Growth hormone (GH) has been shown to improve implantation and live birth rates in women of >40 years of age treated by in vitro fertilization (IVF). This effect was initially attributed to a GH effect on oocyte quality, but later studies showed that GH can also improve uterine receptivity for embryo implantation. As to younger women with previous failures of embryo implantation after IVF, data reported in the literature are ambiguous. This retrospective study focused on this latter category of women, comparing the numbers and morphological appearance of oocytes recovered from women with two previous IVF failures, aged between 30 and 39 years and treated with GH, with a comparable group of women without GH treatment. These results were complemented with the analysis of morphological markers of zygote and embryo quality and IVF clinical outcomes in both groups. The oocytes, zygotes and embryos from women treated with GH showed better morphological scores, and their uterine transfer resulted in more implantations, pregnancies and live births, as compared with the untreated group. It is concluded that the improvement of IVF outcomes in women with previous repeated IVF failures by exogenous GH administration is, at least partly, related to an increase in oocyte developmental potential. The statistically evident improvement of oocyte and embryo quality is the main finding of this study. Its weakness is its retrospective nature.
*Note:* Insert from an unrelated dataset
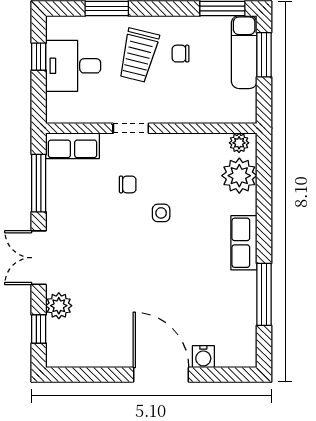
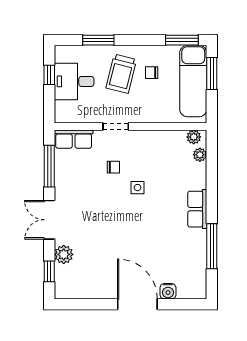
exam couch: (244, 52) -> (193, 81), width x1.36, depth x1.45
plant: (239, 176) -> (200, 155), width x0.53, depth x0.53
Luteal Phase in Assisted Reproductive Technology.

Luteal phase (LP) is the period of time beginning shortly after ovulation and ending either with luteolysis, shortly before menstrual bleeding, or with the establishment of pregnancy. During the LP, the corpus luteum (CL) secretes progesterone and some other hormones that are essential to prepare the uterus for implantation and further development of the embryo, the function known as uterine receptivity. LP deficiency (LPD) can occur when the secretory activity of the CL is deficient, but also in cases of normal CL function, where it is caused by a defective endometrial response to normal levels of progesterone. LPD is particularly frequent in treatments using assisted reproductive technology (ART). Controlled ovarian stimulation usually aims to obtain the highest number possible of good-quality oocytes and requires the use of gonadotropin-releasing hormone (GnRH) analogs, to prevent premature ovulation, as well as an ovulation trigger to achieve timed final oocyte maturation. Altogether, these treatments suppress pituitary secretion of luteinizing hormone (LH), required for the formation and early activity of the CL. In addition to problems of endometrial receptivity for embryos, LPD also leads to dysfunction of the local uterine immune system, with an increased risk of embryo rejection, abnormally high uterine contractility, and restriction of uterine blood flow. There are two alternatives of LPD prevention: a direct administration of exogenous progesterone to restore the physiological progesterone serum concentration independently of the CL function, on the one hand, and treatments aimed to stimulate the CL activity so as to increase endogenous progesterone production, on the other hand. In case of pregnancy, some kind of LP support is often needed until the luteal-placental shift occurs. If LPD is caused by defective response of the endometrium and uterine immune cells to normal concentrations of progesterone, a still poorly defined condition, symptomatic treatments are the only available solution currently available.